• _Task to complete_: This exercise calls for an exact copy of the listing below.

• _Given records_:
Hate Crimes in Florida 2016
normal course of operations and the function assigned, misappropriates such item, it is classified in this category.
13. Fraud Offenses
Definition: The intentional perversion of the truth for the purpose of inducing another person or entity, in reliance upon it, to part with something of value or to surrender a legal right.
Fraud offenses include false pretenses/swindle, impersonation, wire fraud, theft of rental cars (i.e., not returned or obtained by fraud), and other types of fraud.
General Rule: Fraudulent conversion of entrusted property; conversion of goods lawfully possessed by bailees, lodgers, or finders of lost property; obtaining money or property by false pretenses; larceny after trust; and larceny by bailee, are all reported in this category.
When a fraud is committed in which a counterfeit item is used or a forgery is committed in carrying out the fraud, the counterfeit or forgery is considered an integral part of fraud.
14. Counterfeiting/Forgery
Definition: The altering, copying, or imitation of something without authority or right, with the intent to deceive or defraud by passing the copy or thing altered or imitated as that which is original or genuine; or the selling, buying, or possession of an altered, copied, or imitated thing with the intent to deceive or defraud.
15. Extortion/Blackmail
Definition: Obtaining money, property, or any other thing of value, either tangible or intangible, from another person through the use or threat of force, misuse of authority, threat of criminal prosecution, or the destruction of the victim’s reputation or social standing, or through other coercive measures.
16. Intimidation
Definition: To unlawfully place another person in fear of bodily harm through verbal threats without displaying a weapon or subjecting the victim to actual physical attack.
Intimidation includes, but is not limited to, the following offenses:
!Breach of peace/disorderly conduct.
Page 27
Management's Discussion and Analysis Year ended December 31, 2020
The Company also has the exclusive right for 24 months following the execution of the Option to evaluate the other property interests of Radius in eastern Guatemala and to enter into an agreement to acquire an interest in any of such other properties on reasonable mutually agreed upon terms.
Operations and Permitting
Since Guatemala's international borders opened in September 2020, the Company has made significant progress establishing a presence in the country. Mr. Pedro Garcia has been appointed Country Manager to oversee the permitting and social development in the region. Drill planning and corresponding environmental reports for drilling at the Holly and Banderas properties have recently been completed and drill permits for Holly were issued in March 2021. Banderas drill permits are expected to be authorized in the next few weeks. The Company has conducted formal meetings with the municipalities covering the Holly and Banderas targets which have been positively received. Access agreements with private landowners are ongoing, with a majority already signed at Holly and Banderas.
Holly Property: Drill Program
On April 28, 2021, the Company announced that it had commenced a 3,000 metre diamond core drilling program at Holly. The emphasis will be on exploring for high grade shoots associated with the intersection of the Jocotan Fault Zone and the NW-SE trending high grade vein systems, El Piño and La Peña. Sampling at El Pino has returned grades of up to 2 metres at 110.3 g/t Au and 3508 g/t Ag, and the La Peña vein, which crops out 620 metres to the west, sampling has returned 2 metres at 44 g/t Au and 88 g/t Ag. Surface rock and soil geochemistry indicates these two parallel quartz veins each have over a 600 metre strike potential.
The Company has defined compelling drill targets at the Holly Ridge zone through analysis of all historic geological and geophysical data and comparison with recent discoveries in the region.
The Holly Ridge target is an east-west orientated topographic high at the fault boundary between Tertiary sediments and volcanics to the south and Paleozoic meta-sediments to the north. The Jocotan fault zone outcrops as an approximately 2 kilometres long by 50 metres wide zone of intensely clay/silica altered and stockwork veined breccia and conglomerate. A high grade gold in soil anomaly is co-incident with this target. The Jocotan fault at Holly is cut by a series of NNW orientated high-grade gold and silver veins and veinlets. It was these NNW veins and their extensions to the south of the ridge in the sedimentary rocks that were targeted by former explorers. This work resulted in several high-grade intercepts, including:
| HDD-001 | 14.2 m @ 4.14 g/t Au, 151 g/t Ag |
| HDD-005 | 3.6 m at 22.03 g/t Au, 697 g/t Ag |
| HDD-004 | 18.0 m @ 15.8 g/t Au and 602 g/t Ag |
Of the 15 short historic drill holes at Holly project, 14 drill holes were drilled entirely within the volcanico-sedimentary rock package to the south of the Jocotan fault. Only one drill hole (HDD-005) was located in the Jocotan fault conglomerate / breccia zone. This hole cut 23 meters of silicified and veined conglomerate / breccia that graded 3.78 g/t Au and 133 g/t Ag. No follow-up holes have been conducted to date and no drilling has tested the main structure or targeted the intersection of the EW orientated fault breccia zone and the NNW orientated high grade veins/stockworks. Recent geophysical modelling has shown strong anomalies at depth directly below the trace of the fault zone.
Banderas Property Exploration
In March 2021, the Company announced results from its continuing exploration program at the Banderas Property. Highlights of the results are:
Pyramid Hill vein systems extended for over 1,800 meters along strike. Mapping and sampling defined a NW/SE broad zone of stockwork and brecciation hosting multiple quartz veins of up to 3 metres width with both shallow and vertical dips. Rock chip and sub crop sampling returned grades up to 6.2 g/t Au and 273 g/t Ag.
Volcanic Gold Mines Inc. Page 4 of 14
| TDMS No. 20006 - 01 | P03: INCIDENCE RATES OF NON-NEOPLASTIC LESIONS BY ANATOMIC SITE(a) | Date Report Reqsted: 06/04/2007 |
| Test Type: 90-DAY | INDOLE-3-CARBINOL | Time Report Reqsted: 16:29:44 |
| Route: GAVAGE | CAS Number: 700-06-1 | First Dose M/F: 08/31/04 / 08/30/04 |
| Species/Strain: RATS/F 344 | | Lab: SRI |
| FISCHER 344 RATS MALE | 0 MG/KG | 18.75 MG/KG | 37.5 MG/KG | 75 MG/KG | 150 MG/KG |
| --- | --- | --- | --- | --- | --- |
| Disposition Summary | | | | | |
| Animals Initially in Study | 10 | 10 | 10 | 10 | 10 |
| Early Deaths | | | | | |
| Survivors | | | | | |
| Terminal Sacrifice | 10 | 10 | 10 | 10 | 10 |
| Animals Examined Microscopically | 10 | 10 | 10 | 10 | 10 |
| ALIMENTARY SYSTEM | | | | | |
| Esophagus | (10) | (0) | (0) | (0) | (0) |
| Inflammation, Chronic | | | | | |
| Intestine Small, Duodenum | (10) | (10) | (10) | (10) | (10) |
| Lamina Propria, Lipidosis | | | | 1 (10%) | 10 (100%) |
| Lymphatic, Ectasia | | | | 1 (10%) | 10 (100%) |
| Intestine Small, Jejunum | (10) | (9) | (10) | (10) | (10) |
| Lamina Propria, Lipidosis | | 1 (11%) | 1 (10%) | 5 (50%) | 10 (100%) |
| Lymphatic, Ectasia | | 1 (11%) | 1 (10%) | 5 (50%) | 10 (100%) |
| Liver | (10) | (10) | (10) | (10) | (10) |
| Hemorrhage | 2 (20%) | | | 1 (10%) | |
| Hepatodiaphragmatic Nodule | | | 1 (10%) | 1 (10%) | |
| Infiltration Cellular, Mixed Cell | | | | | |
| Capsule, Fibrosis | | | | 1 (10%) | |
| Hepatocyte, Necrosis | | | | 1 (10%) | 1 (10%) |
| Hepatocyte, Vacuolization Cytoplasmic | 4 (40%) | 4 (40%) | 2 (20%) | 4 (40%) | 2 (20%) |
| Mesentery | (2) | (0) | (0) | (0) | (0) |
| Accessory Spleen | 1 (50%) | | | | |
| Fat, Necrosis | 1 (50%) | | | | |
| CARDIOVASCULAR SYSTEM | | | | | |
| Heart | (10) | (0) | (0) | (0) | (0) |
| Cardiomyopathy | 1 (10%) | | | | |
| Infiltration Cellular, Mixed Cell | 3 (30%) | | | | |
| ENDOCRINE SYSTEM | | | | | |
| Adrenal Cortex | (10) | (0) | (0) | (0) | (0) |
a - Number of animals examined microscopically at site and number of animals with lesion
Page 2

• _Reply to the exercise_:
Hate Crimes in Florida 2016
normal course of operations and the function assigned, misappropriates such item, it is classified in this category.
13. Fraud Offenses
Definition: The intentional perversion of the truth for the purpose of inducing another person or entity, in reliance upon it, to part with something of value or to surrender a legal right.
Fraud offenses include false pretenses/swindle, impersonation, wire fraud, theft of rental cars (i.e., not returned or obtained by fraud), and other types of fraud.
General Rule: Fraudulent conversion of entrusted property; conversion of goods lawfully possessed by bailees, lodgers, or finders of lost property; obtaining money or property by false pretenses; larceny after trust; and larceny by bailee, are all reported in this category.
When a fraud is committed in which a counterfeit item is used or a forgery is committed in carrying out the fraud, the counterfeit or forgery is considered an integral part of fraud.
14. Counterfeiting/Forgery
Definition: The altering, copying, or imitation of something without authority or right, with the intent to deceive or defraud by passing the copy or thing altered or imitated as that which is original or genuine; or the selling, buying, or possession of an altered, copied, or imitated thing with the intent to deceive or defraud.
15. Extortion/Blackmail
Definition: Obtaining money, property, or any other thing of value, either tangible or intangible, from another person through the use or threat of force, misuse of authority, threat of criminal prosecution, or the destruction of the victim’s reputation or social standing, or through other coercive measures.
16. Intimidation
Definition: To unlawfully place another person in fear of bodily harm through verbal threats without displaying a weapon or subjecting the victim to actual physical attack.
Intimidation includes, but is not limited to, the following offenses:
!Breach of peace/disorderly conduct.
Page 27
Management's Discussion and Analysis Year ended December 31, 2020
The Company also has the exclusive right for 24 months following the execution of the Option to evaluate the other property interests of Radius in eastern Guatemala and to enter into an agreement to acquire an interest in any of such other properties on reasonable mutually agreed upon terms.
Operations and Permitting
Since Guatemala's international borders opened in September 2020, the Company has made significant progress establishing a presence in the country. Mr. Pedro Garcia has been appointed Country Manager to oversee the permitting and social development in the region. Drill planning and corresponding environmental reports for drilling at the Holly and Banderas properties have recently been completed and drill permits for Holly were issued in March 2021. Banderas drill permits are expected to be authorized in the next few weeks. The Company has conducted formal meetings with the municipalities covering the Holly and Banderas targets which have been positively received. Access agreements with private landowners are ongoing, with a majority already signed at Holly and Banderas.
Holly Property: Drill Program
On April 28, 2021, the Company announced that it had commenced a 3,000 metre diamond core drilling program at Holly. The emphasis will be on exploring for high grade shoots associated with the intersection of the Jocotan Fault Zone and the NW-SE trending high grade vein systems, El Piño and La Peña. Sampling at El Pino has returned grades of up to 2 metres at 110.3 g/t Au and 3508 g/t Ag, and the La Peña vein, which crops out 620 metres to the west, sampling has returned 2 metres at 44 g/t Au and 88 g/t Ag. Surface rock and soil geochemistry indicates these two parallel quartz veins each have over a 600 metre strike potential.
The Company has defined compelling drill targets at the Holly Ridge zone through analysis of all historic geological and geophysical data and comparison with recent discoveries in the region.
The Holly Ridge target is an east-west orientated topographic high at the fault boundary between Tertiary sediments and volcanics to the south and Paleozoic meta-sediments to the north. The Jocotan fault zone outcrops as an approximately 2 kilometres long by 50 metres wide zone of intensely clay/silica altered and stockwork veined breccia and conglomerate. A high grade gold in soil anomaly is co-incident with this target. The Jocotan fault at Holly is cut by a series of NNW orientated high-grade gold and silver veins and veinlets. It was these NNW veins and their extensions to the south of the ridge in the sedimentary rocks that were targeted by former explorers. This work resulted in several high-grade intercepts, including:
| HDD-001 | 14.2 m @ 4.14 g/t Au, 151 g/t Ag |
| HDD-005 | 3.6 m at 22.03 g/t Au, 697 g/t Ag |
| HDD-004 | 18.0 m @ 15.8 g/t Au and 602 g/t Ag |
Of the 15 short historic drill holes at Holly project, 14 drill holes were drilled entirely within the volcanico-sedimentary rock package to the south of the Jocotan fault. Only one drill hole (HDD-005) was located in the Jocotan fault conglomerate / breccia zone. This hole cut 23 meters of silicified and veined conglomerate / breccia that graded 3.78 g/t Au and 133 g/t Ag. No follow-up holes have been conducted to date and no drilling has tested the main structure or targeted the intersection of the EW orientated fault breccia zone and the NNW orientated high grade veins/stockworks. Recent geophysical modelling has shown strong anomalies at depth directly below the trace of the fault zone.
Banderas Property Exploration
In March 2021, the Company announced results from its continuing exploration program at the Banderas Property. Highlights of the results are:
Pyramid Hill vein systems extended for over 1,800 meters along strike. Mapping and sampling defined a NW/SE broad zone of stockwork and brecciation hosting multiple quartz veins of up to 3 metres width with both shallow and vertical dips. Rock chip and sub crop sampling returned grades up to 6.2 g/t Au and 273 g/t Ag.
Volcanic Gold Mines Inc. Page 4 of 14
| TDMS No. 20006 - 01 | P03: INCIDENCE RATES OF NON-NEOPLASTIC LESIONS BY ANATOMIC SITE(a) | Date Report Reqsted: 06/04/2007 |
| Test Type: 90-DAY | INDOLE-3-CARBINOL | Time Report Reqsted: 16:29:44 |
| Route: GAVAGE | CAS Number: 700-06-1 | First Dose M/F: 08/31/04 / 08/30/04 |
| Species/Strain: RATS/F 344 | | Lab: SRI |
| FISCHER 344 RATS MALE | 0 MG/KG | 18.75 MG/KG | 37.5 MG/KG | 75 MG/KG | 150 MG/KG |
| --- | --- | --- | --- | --- | --- |
| Disposition Summary | | | | | |
| Animals Initially in Study | 10 | 10 | 10 | 10 | 10 |
| Early Deaths | | | | | |
| Survivors | | | | | |
| Terminal Sacrifice | 10 | 10 | 10 | 10 | 10 |
| Animals Examined Microscopically | 10 | 10 | 10 | 10 | 10 |
| ALIMENTARY SYSTEM | | | | | |
| Esophagus | (10) | (0) | (0) | (0) | (0) |
| Inflammation, Chronic | | | | | |
| Intestine Small, Duodenum | (10) | (10) | (10) | (10) | (10) |
| Lamina Propria, Lipidosis | | | | 1 (10%) | 10 (100%) |
| Lymphatic, Ectasia | | | | 1 (10%) | 10 (100%) |
| Intestine Small, Jejunum | (10) | (9) | (10) | (10) | (10) |
| Lamina Propria, Lipidosis | | 1 (11%) | 1 (10%) | 5 (50%) | 10 (100%) |
| Lymphatic, Ectasia | | 1 (11%) | 1 (10%) | 5 (50%) | 10 (100%) |
| Liver | (10) | (10) | (10) | (10) | (10) |
| Hemorrhage | 2 (20%) | | | 1 (10%) | |
| Hepatodiaphragmatic Nodule | | | 1 (10%) | 1 (10%) | |
| Infiltration Cellular, Mixed Cell | | | | | |
| Capsule, Fibrosis | | | | 1 (10%) | |
| Hepatocyte, Necrosis | | | | 1 (10%) | 1 (10%) |
| Hepatocyte, Vacuolization Cytoplasmic | 4 (40%) | 4 (40%) | 2 (20%) | 4 (40%) | 2 (20%) |
| Mesentery | (2) | (0) | (0) | (0) | (0) |
| Accessory Spleen | 1 (50%) | | | | |
| Fat, Necrosis | 1 (50%) | | | | |
| CARDIOVASCULAR SYSTEM | | | | | |
| Heart | (10) | (0) | (0) | (0) | (0) |
| Cardiomyopathy | 1 (10%) | | | | |
| Infiltration Cellular, Mixed Cell | 3 (30%) | | | | |
| ENDOCRINE SYSTEM | | | | | |
| Adrenal Cortex | (10) | (0) | (0) | (0) | (0) |
a - Number of animals examined microscopically at site and number of animals with lesion
Page 2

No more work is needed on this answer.